* _EXERCISE DETAILS_
Copy exactly the stretch of lines from the one holding "through a 30" through the last line of the data below, inclusive. Leave out pictures.

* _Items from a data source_
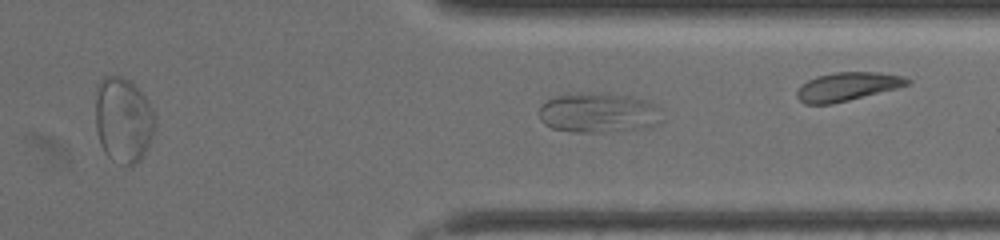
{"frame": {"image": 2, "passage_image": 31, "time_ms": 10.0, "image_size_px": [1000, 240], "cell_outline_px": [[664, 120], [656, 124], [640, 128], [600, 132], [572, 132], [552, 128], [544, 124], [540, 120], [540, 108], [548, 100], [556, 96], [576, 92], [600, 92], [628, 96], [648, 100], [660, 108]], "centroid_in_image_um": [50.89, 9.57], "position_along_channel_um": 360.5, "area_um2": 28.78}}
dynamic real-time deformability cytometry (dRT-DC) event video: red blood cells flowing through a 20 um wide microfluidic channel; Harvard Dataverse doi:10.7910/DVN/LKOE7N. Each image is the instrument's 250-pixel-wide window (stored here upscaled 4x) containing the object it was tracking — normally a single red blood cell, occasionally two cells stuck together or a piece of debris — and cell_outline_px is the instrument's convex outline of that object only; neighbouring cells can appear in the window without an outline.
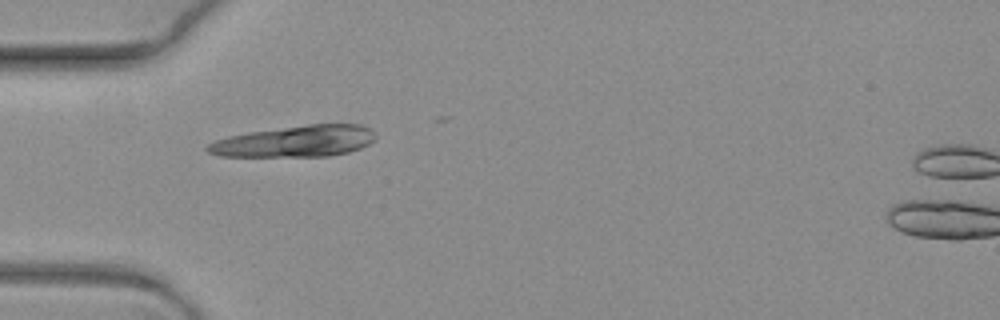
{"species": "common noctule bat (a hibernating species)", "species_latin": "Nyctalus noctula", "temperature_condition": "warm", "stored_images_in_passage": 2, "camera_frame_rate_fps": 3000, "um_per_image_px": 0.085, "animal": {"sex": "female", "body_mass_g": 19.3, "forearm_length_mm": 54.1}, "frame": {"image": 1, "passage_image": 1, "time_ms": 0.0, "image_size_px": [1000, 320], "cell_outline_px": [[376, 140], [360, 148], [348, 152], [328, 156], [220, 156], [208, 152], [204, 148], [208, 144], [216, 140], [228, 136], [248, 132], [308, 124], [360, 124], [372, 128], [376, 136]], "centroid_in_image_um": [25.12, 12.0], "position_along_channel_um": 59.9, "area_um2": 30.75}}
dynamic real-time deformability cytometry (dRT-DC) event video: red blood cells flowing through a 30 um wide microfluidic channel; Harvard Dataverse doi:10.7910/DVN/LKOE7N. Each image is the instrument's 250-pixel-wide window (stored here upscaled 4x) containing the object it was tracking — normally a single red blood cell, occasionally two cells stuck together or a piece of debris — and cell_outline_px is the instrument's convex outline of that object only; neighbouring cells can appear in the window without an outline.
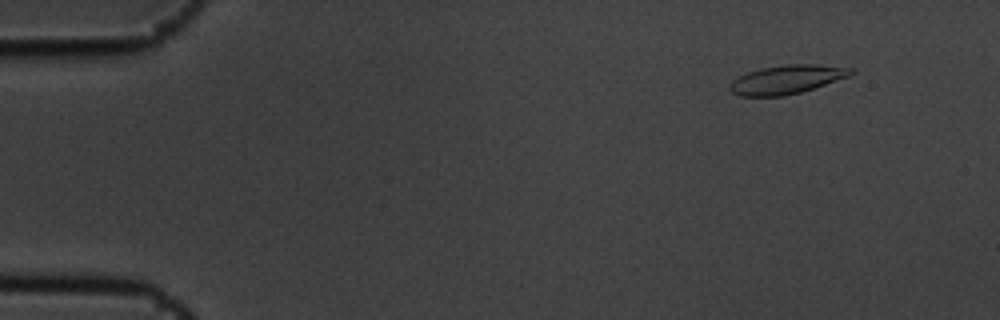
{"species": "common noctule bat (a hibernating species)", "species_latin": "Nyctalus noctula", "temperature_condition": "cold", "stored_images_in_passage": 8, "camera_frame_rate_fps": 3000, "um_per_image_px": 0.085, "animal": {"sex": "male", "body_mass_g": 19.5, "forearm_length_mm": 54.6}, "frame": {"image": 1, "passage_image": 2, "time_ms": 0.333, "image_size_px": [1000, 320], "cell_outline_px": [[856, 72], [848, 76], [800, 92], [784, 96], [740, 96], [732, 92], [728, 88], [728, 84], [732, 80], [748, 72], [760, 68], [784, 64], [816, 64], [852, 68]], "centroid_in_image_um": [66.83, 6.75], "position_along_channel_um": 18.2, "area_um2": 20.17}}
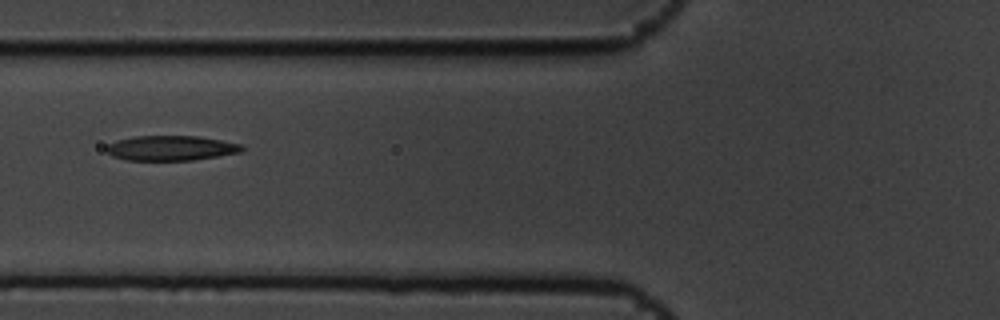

* _WORKED SOLUTION_
dynamic real-time deformability cytometry (dRT-DC) event video: red blood cells flowing through a 30 um wide microfluidic channel; Harvard Dataverse doi:10.7910/DVN/LKOE7N. Each image is the instrument's 250-pixel-wide window (stored here upscaled 4x) containing the object it was tracking — normally a single red blood cell, occasionally two cells stuck together or a piece of debris — and cell_outline_px is the instrument's convex outline of that object only; neighbouring cells can appear in the window without an outline.
{"species": "common noctule bat (a hibernating species)", "species_latin": "Nyctalus noctula", "temperature_condition": "cold", "stored_images_in_passage": 8, "camera_frame_rate_fps": 3000, "um_per_image_px": 0.085, "animal": {"sex": "male", "body_mass_g": 19.5, "forearm_length_mm": 54.6}, "frame": {"image": 1, "passage_image": 2, "time_ms": 0.333, "image_size_px": [1000, 320], "cell_outline_px": [[856, 72], [848, 76], [800, 92], [784, 96], [740, 96], [732, 92], [728, 88], [728, 84], [732, 80], [748, 72], [760, 68], [784, 64], [816, 64], [852, 68]], "centroid_in_image_um": [66.83, 6.75], "position_along_channel_um": 18.2, "area_um2": 20.17}}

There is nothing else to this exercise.